Data visualization images:
__________

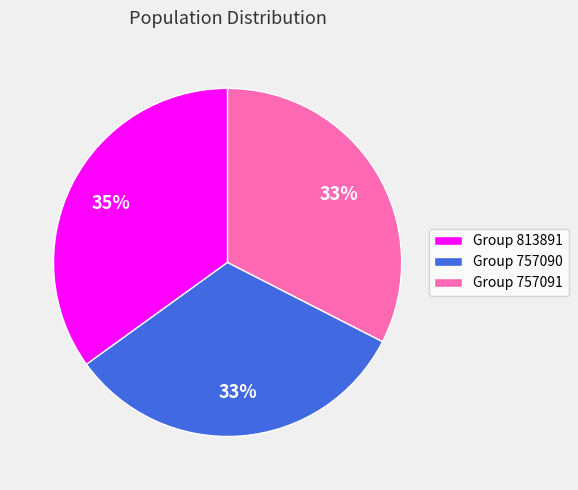

True or false: Group 813891 accounts for 35% of the total.

True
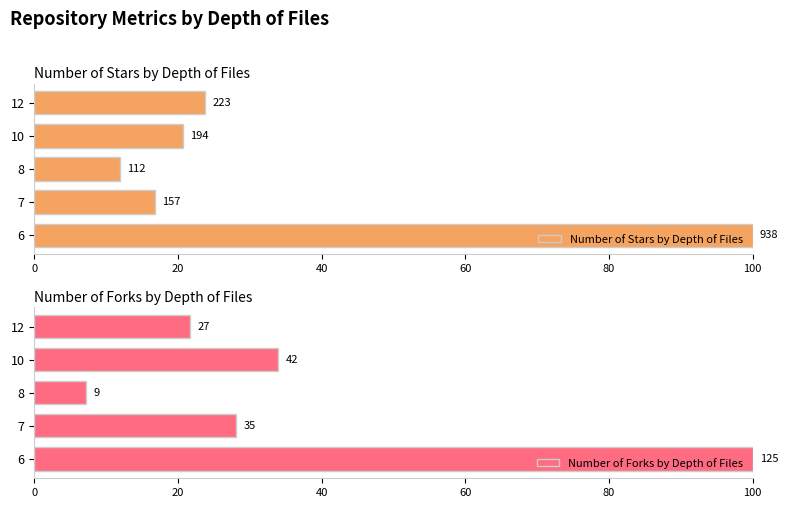

How many groups of bars are there?

5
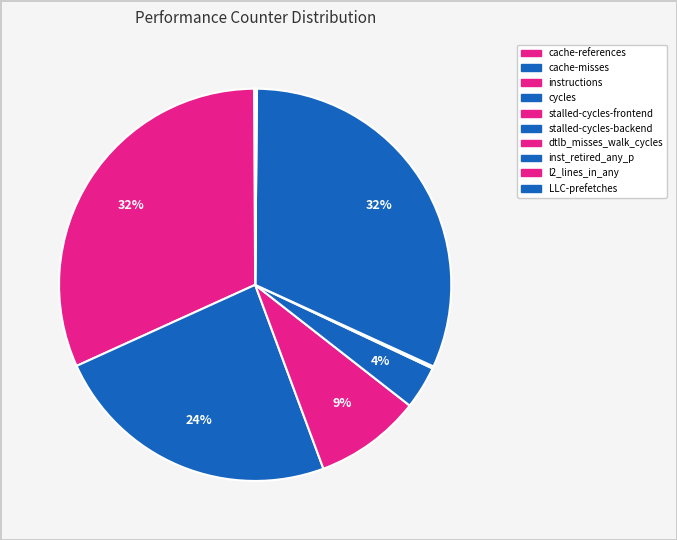

How many segments does this pie chart have?

10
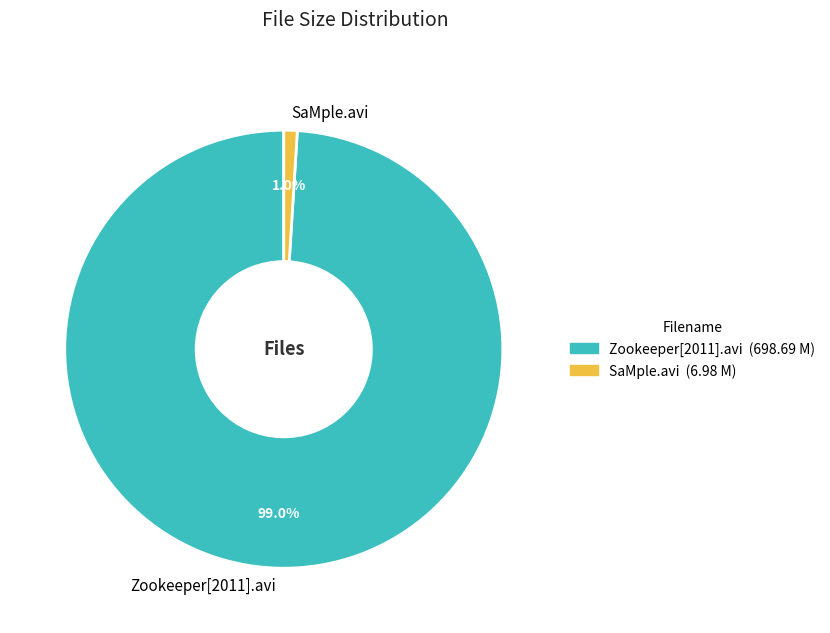

Which category accounts for the majority?

Zookeeper[2011].avi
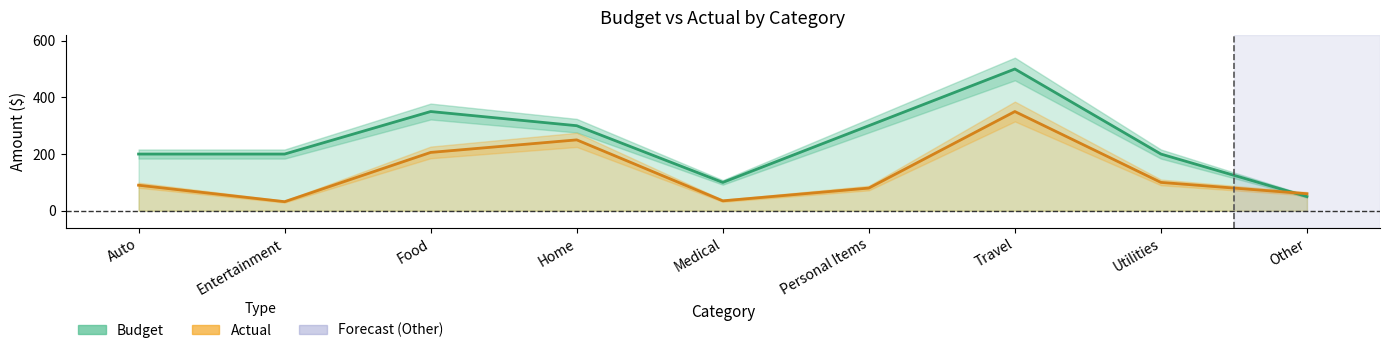

What is the difference between the maximum and minimum values in the Actual series?

318.0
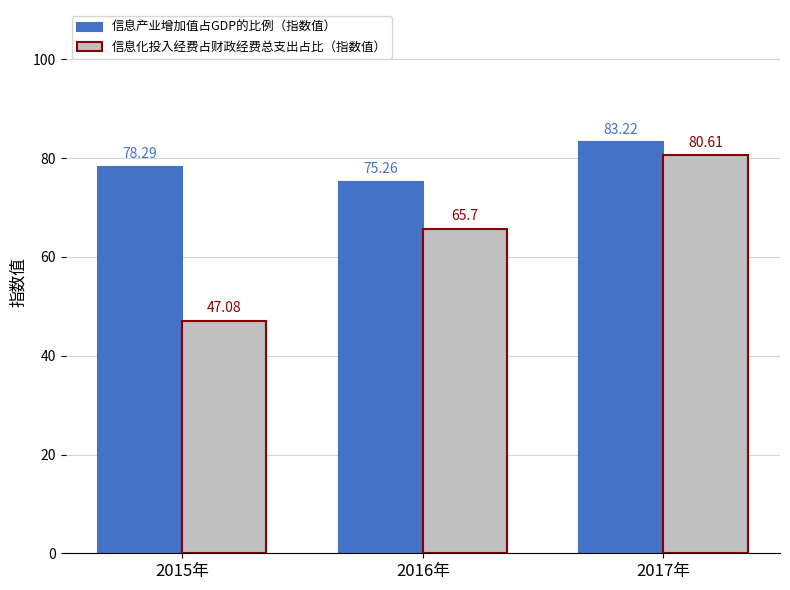

Which category has the lowest value in the 信息化投入经费占财政经费总支出占比（指数值） series?

2015年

__________

(What is needed) Transcribe the items verbatim, from the line containing "How many groups of bars are there?" through the end of the items, inclusive. Omit the pictures from your transcription.

(The answer)
How many groups of bars are there?

5

How many segments does this pie chart have?

10

Which category accounts for the majority?

Zookeeper[2011].avi

What is the difference between the maximum and minimum values in the Actual series?

318.0

Which category has the lowest value in the 信息化投入经费占财政经费总支出占比（指数值） series?

2015年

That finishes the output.